Of all the animals of prey, man is the only sociable one.
Every one of us preys upon his neighbour, and yet we herd together.
The Beggar's Opera: John Gay

Wednesday, 23 April 2014

It's happy hour again!

You can blame a combination of holidays and blogging fatigue for the recent hiatus at the Tavern; a glance at the newspapers on returning from foreign climes has left me wondering whether, in my absence, the entire nation has collectively jumped the shark and British life is now utterly beyond satire.

Two things, however, have inspired me to polish the tankards and set out the bar-stools again; one is the eagerly-awaited announcement that fellow hostelry The Raccoon Arms is once more open for business and the other is news that the King Cnut season has started particularly early this year.
A Swindon family were left stranded when their car was caught up in the high tide after parking on a beach in Somerset.
Once again, residents of our once-proud seafaring nation have been caught out by the fact that the sea goes up and down.
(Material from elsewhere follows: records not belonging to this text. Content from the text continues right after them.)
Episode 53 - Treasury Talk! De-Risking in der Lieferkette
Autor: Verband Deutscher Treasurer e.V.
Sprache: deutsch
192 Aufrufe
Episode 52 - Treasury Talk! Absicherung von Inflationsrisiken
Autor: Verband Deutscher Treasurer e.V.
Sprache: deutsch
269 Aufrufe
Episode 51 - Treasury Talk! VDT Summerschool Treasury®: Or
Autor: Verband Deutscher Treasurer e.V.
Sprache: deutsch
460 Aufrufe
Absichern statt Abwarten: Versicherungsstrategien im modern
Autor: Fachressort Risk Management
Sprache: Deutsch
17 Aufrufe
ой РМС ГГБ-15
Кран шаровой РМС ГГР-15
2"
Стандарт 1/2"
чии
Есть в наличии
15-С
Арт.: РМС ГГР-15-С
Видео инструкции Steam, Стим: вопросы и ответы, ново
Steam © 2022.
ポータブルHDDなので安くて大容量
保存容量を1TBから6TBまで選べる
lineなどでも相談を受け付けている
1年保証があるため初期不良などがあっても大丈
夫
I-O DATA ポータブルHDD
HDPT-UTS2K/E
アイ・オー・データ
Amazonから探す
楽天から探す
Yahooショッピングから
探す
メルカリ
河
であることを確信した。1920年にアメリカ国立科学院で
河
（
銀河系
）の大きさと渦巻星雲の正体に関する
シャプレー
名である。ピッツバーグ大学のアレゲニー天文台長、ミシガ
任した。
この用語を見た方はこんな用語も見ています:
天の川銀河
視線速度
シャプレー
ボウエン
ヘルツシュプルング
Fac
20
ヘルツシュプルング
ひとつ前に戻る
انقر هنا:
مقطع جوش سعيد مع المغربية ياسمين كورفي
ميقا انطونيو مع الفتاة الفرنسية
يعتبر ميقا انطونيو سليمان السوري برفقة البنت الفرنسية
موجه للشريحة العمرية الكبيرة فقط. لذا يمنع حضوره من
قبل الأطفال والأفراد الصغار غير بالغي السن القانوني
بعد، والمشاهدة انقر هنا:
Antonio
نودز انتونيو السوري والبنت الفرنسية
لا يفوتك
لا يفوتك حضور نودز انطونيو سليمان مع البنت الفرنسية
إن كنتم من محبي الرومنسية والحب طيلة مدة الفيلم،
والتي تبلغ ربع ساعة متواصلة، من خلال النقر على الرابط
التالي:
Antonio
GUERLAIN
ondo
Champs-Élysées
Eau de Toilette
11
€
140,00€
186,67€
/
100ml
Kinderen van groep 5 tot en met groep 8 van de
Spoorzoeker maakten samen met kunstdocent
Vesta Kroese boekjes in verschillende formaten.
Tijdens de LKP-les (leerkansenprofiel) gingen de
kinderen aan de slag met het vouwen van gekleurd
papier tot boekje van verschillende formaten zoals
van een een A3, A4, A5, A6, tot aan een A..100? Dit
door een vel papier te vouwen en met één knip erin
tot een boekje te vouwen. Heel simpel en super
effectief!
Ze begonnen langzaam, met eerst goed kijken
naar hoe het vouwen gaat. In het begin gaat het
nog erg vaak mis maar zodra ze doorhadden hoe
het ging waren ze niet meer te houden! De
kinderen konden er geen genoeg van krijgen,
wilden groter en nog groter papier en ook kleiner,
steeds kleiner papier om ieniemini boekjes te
Fortunately the car wasn't badly damaged, though it would be hard to argue with the local website's assertion that
They were visiting Brean on a trip to celebrate a memorable 30th birthday for Iain's wife.
They weren't the first of the year, though: a week before, a red Vauxhall Tigra convertible parked in the same place had to be rescued by the local beach warden, to the accompaniment, one suspects, of a certain amount of Schadenfreude among the watching crowds.

If all this sounds familiar, it's because we've been here before. Last year:
Teenager Andy Laird returned from lunch to find his car had been submerged in the sea. The 19-year-old parked his Vauxhall Corsa on the beach in the popular coastal town of Burnham-on-Sea, Somerset, on Saturday afternoon.
Three other motorists had to be rescued from beaches in the Burnham-On-Sea area of Somerset on Sunday evening as high tides caught them out.
And before that in 2009:
Holidaymakers at a seaside resort could not believe their eyes when they saw no less than FIVE cars parked on two beaches swamped by the sea.
(Fewer, DM, fewer!)

Either Burnham's beach exerts a particular fascination for ignorant landlubbers or the council's policy of operating a pay-and-display car park on a beach with the second largest tidal range in the world demonstrates a touching but unfounded faith in the public's capacity for individual responsibility (though their website does helpfully advise motorists to avoid areas of wet sand and mud).

With such an early start, this promises to be a vintage year for coastal idiocy, giving the Tavern gossips plenty of opportunity to discuss the failings of their fellow-man over a brimming tankard or two.

Cheers, one and all!


  1. That's suspiciously like a Julia M post, Macheath. In fact, I have a theory that you are Julia M on occasions and she is you.

  2. "(Fewer, DM, fewer!)"

    Ah, you're wasting your time there! Like 'decimate', it's now an almost obsolete term!

  3. And no, we aren't the same!

  4. "in my absence, the entire nation has collectively jumped the shark and British life is now utterly beyond satire."

    Correlation is not causation!

    True though, life has become a satire on itself.

  5. JH, thank you for the compliment!

    Perhaps, given that we are, I think, the same vintage and both equipped with more than the usual level of cynicism about our fellow-man, a resemblance is, to quote the German author Heinrich Böll, 'neither accidental nor intentional but simply unavoidable'.

    Julia, you're right, but one has to keep trying. At least I don't go to the lengths of my Grandmother-in-law, who was known to correct municipal signs with a stern red pen.

    AKH, there is, I suppose, some consolation in the fact that master-satirist Petronius said more or less the same thing in 1st-century Rome.